Non-bank ATMs are typically located in convenience stores, service stations and sometimes in communities where there are few banks. Under Massachusetts law, they must be approved and registered with the state, and must disclose withdrawal fees, owner contact data and other information to consumers.Renegade machines that don't follow the rules may expose consumers to ATM skimming. That's when thieves attach hard-to-detect reading devices that copy debit card numbers, and hidden cameras or overlay keyboards that record users' tapping in their PIN. From there, fraudsters can burn the data onto a blank card to access account holders' cash.

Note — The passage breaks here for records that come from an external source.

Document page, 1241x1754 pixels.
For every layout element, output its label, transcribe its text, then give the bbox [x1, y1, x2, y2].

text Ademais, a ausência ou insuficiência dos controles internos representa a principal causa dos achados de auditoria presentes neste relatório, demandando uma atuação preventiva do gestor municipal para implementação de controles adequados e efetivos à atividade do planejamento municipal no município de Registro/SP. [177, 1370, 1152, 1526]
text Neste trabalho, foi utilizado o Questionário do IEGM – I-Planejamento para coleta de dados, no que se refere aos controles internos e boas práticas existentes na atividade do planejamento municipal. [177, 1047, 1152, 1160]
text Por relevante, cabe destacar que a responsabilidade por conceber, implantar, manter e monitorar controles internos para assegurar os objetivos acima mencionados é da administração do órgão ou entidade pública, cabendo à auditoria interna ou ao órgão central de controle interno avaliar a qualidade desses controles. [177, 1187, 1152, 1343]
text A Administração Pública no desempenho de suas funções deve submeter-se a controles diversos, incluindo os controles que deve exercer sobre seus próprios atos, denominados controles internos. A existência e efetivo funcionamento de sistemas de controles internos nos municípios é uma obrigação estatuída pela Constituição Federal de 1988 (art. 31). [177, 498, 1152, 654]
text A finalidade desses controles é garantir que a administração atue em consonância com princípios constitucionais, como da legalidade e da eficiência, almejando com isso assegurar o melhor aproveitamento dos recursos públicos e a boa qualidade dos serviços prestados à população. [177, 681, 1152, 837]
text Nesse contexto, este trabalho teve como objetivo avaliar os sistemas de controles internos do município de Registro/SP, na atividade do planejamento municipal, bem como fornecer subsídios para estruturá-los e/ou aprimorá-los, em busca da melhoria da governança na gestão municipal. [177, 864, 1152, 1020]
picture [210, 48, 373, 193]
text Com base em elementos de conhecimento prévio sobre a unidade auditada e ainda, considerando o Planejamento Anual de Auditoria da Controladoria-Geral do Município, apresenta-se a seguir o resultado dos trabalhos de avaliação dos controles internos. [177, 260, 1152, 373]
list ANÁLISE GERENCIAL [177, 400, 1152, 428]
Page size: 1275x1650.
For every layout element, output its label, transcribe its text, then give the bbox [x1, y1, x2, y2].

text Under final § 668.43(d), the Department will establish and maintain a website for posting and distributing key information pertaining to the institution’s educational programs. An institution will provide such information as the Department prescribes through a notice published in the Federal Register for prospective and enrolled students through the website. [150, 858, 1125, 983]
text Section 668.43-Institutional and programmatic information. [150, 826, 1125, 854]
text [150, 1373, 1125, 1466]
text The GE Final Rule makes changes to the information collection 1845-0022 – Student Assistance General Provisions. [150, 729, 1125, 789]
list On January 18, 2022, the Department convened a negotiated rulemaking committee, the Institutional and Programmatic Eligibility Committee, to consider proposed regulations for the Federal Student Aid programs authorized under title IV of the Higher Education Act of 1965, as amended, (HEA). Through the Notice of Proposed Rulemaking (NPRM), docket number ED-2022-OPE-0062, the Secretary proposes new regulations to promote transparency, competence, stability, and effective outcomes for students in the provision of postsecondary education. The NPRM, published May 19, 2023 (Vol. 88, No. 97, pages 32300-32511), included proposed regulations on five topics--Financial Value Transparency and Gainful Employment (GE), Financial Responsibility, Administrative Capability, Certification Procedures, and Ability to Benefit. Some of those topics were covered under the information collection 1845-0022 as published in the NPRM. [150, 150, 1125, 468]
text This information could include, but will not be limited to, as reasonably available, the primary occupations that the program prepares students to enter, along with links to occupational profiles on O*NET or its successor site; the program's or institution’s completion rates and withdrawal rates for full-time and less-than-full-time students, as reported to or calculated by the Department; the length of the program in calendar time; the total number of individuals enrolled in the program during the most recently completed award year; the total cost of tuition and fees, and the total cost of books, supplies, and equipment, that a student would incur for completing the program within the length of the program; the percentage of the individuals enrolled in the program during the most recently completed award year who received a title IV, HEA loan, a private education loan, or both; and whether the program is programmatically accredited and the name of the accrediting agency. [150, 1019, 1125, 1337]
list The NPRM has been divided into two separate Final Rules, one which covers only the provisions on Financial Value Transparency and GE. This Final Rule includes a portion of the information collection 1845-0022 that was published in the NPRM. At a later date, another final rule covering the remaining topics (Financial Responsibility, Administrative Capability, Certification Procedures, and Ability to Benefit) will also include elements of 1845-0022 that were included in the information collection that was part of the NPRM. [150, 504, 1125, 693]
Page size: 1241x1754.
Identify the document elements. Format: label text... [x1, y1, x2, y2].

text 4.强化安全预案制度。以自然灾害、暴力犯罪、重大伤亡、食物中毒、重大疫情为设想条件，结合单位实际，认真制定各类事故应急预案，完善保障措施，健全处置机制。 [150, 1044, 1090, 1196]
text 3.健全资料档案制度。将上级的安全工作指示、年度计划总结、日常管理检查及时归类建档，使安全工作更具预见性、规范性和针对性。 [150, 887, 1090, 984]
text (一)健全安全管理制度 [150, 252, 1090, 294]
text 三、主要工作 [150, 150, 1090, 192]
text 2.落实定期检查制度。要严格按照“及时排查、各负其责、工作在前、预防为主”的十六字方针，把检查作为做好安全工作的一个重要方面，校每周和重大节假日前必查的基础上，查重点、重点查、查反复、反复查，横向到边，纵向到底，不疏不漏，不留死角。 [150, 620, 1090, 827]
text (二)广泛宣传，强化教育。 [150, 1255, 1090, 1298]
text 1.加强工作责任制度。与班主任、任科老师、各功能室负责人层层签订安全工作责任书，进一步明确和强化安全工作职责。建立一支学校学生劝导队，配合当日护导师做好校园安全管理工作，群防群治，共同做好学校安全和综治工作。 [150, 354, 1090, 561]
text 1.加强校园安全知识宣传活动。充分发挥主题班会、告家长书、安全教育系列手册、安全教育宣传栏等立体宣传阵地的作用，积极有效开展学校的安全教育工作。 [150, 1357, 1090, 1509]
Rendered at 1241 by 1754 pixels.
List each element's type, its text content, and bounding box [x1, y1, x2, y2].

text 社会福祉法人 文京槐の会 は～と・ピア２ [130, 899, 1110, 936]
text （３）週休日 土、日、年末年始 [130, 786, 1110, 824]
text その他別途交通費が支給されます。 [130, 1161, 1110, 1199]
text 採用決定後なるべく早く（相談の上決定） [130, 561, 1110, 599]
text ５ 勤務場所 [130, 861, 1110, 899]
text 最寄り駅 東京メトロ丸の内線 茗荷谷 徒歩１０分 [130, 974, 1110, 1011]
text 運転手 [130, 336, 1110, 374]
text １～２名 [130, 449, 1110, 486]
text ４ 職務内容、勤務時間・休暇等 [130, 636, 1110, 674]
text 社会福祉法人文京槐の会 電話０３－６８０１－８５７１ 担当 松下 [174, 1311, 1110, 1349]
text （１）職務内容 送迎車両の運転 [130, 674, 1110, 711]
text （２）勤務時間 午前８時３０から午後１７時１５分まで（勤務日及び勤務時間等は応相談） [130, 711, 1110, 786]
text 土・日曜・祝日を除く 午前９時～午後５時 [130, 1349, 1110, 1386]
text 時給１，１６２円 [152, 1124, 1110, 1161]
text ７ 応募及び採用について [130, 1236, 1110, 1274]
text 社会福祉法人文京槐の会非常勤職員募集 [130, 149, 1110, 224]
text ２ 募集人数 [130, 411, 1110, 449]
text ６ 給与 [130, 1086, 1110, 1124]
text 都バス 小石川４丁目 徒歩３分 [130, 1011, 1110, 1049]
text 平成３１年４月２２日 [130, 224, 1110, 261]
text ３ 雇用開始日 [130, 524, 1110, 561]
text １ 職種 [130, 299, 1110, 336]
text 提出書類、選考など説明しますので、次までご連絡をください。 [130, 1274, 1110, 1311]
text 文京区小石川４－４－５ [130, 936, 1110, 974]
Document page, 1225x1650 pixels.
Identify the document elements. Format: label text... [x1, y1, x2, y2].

"A consumer sees an ATM standing in the middle of a shopping mall and they assume it's legitimate. Some of these machines are ghost ATMs, they're just a shell," said Robert Vamosi, a security, risk and fraud analyst at Javelin Strategy & Research, in an interview. "Ghost ATMs" are boxes designed to look like the real thing, but they don't contain internal hardware to encrypt, send and receive data from a financial institution.
Vamosi pointed out many fake ATMs mimic the computer circuitry of real ones, so they're not easily recognizable. Skimming attacks have also evolved from basic card-data theft to sophisticated attacks on the software inside ATMs and networks. "This is the means which criminals have started to employ to capture PIN numbers -- by tricking you into going to a dummy machine," Vamosi said.
According to the Massachusetts governor's office's Division of Banks, which conducted the investigation, the number of non-bank ATMs in the state tripled the last 10 years, to approximately 5,600. Observers say it may be indicative of a wider trend.
"The growth of non-bank ATM companies is happening across the country. The problem is that not every state requires the registration of non-bank ATMs," said David Cotney, a spokesman for the Division. He noted consumers must have a high level of trust and protection when using a non-branded ATM, and the only way to ensure that is to register and bring into compliance all unregistered machines.
The 300 illegal ATMs in Massachusetts are required to cease operations until they are properly authorized. Click this list for locations.
In addition, 101 authorized non-bank ATMs inspected in Massachusetts also stood in violation of various state rules. The most common included failure to provide a 24-hour, toll-free contact phone number as well as contact information of the owner and operator. Failing to post the Division's contact information for consumer inquiries and unresolved complaints also was common.